After Iran’s attack on Israel: How does the Arab world react?

As of: April 14, 2024 2:14 p.m

There is still no official response from Arab governments to Iran’s attack. Experts from Egypt and Saudi Arabia criticize Tehran and see the states in the region in a mediating role.

There have so far been no official reactions from Arab governments, such as the one in Cairo, to Iran’s attack – but the political experts are in demand on Arab TV channels.

In the Egyptian channel Extra News, in the hands of the military on the Nile, Middle East expert Ramadan Abu Gazar has his say: “What worries Egypt is that the attack distracts from the Palestinian people,” said Gazar.
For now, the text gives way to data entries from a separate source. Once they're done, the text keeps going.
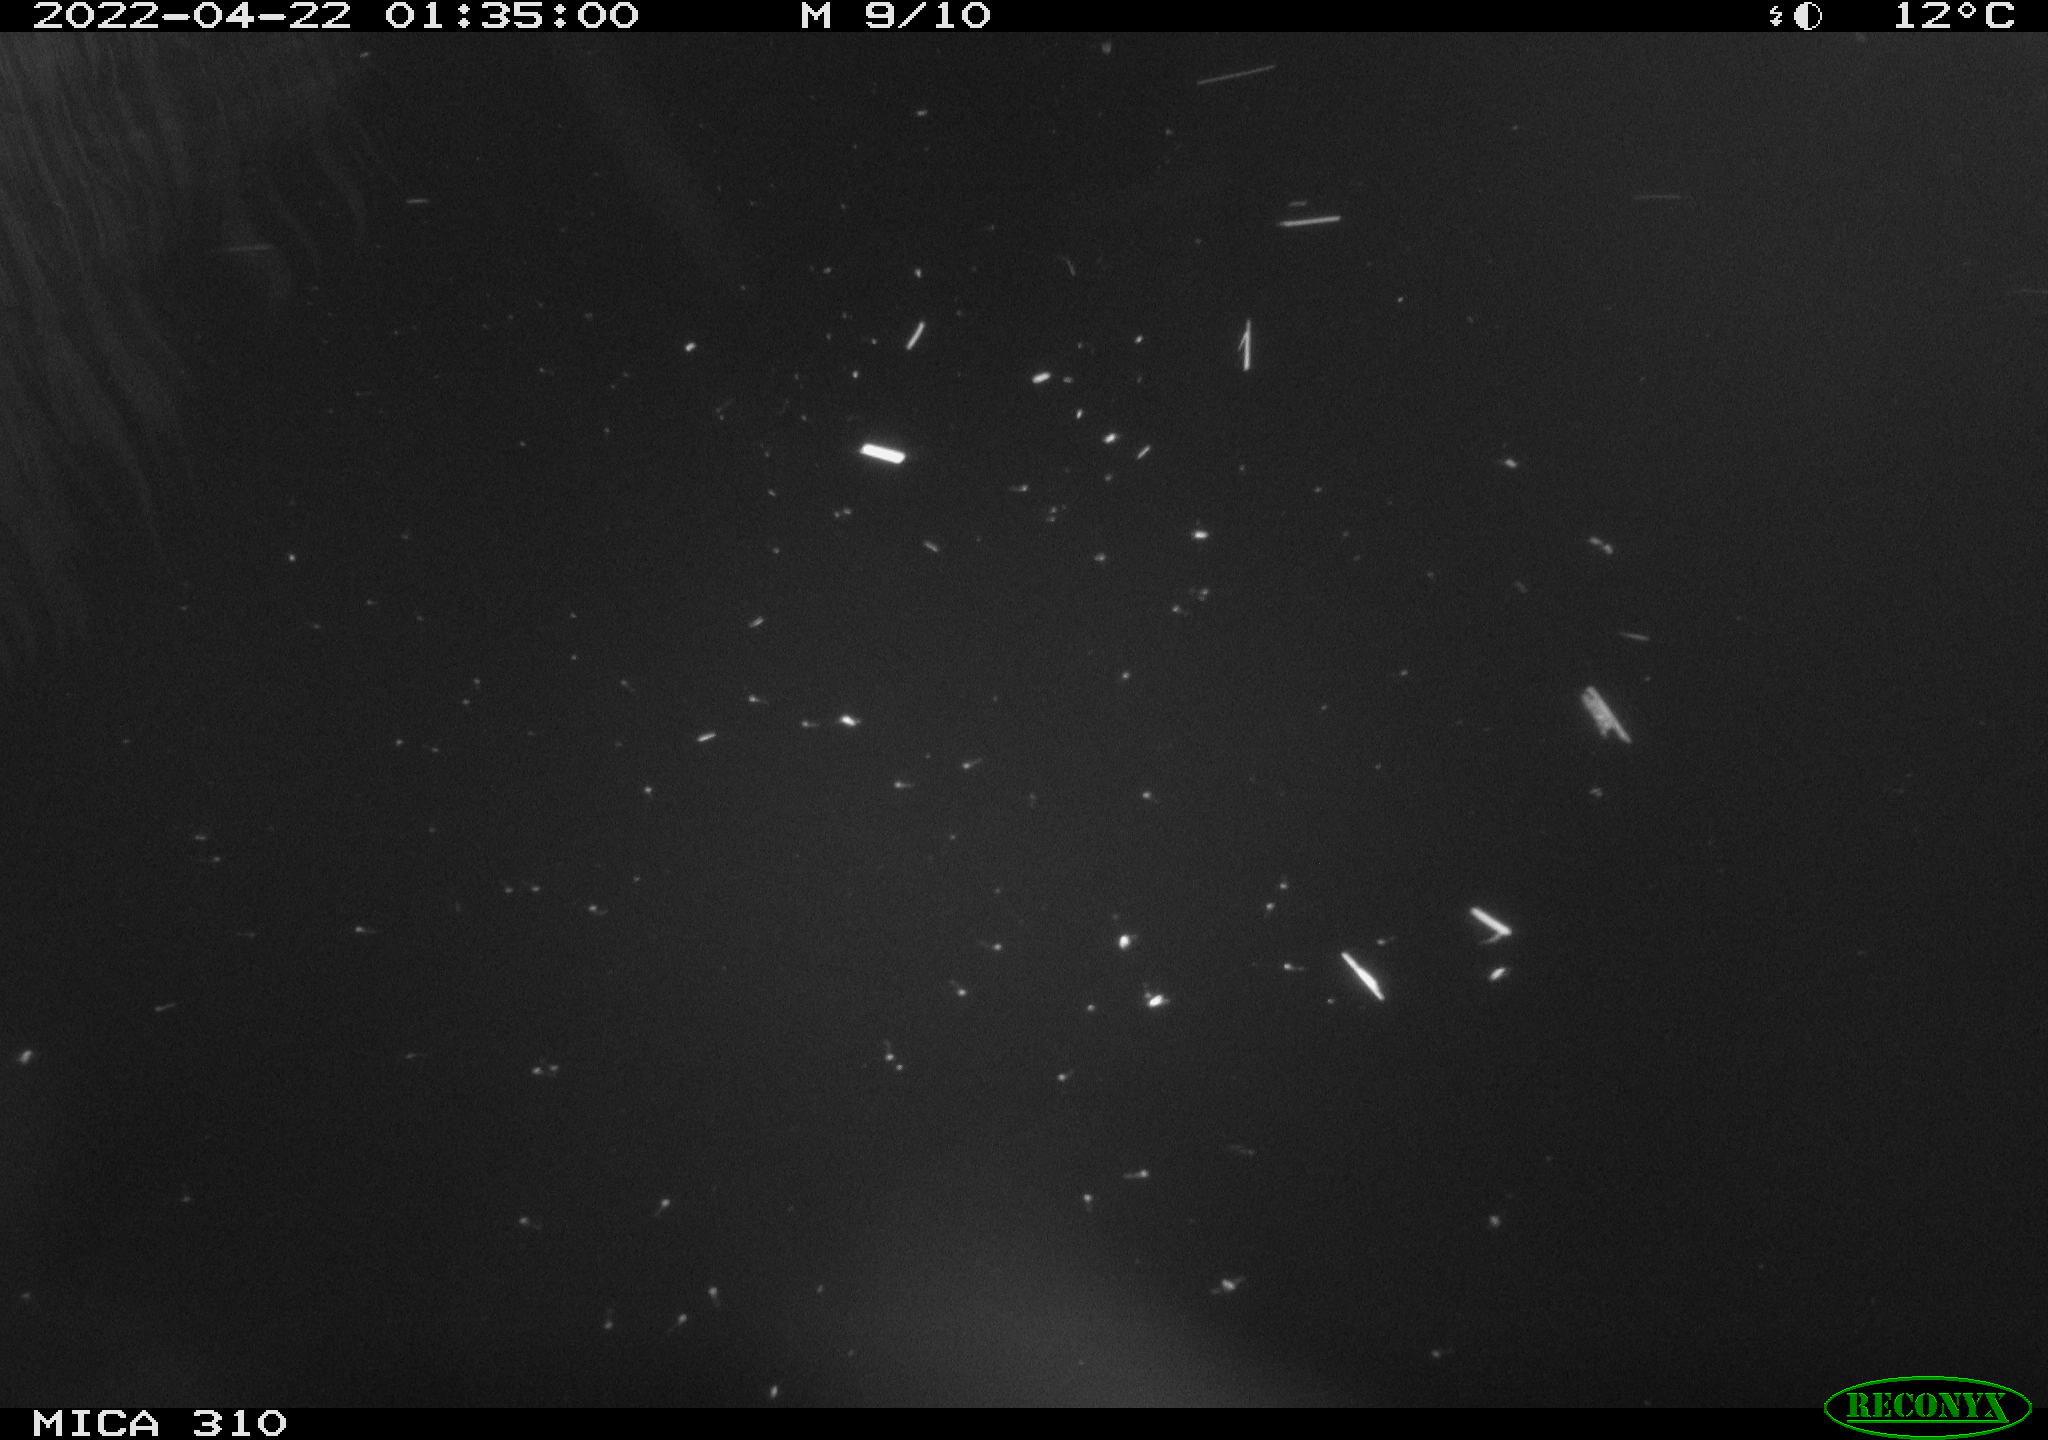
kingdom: Animalia
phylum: Chordata
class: Aves
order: Anseriformes
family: Anatidae
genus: Anas
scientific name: Anas platyrhynchos
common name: Mallard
Western society would have begun to understand for the first time the need to find a solution to the Palestinian cause. “Iran is now diverting that attention.” Prime Minister Benjamin Netanyahu could thus once again evade any pressure and demand further support.

Egypt, this statement can be interpreted, is concerned about the already stalled talks about a ceasefire in the Gaza Strip and also about its own role as a mediator.

States in the region see themselves in a balancing role

Bashir Abdel Fattah is a political scientist at the Al-Ahram Center for Strategic and Policy Studies in Cairo. On Sky News Arabia he pleads for restraint. This is also an assessment that probably corresponds to that of many Arab states: “The states in the region were keen to demand restraint from the parties to the conflict so that a confrontation would not occur,” says the political scientist. “There is no doubt that Iran would be pushed to act irresponsibly in a regional war.”

The states in the region played a balancing role between Israel and the USA on the one hand and Iran on the other, “the tip of the scales, so to speak”.

Iran “didn’t save face”

Wegdan Abdel Rahman is also a political scientist and Iran expert: “I followed social media and saw that people were making fun of the Iranian regime,” he said on the Saudi TV channel Al Hadath. “The street sees this attack as a failure. It was clear that Iran just wanted to save face.” But Iran didn’t do itself any favors with the nighttime attack, says Rahman. “It doesn’t save face.”

Jordan even came to Israel’s aid that night. Jordanian fighter jets apparently intercepted several Iranian drones and missiles. According to the Al-Mamlaka TV channel, the Jordanian cabinet announced this after a meeting. Accordingly, parts of a rocket hit the south of the capital Amman.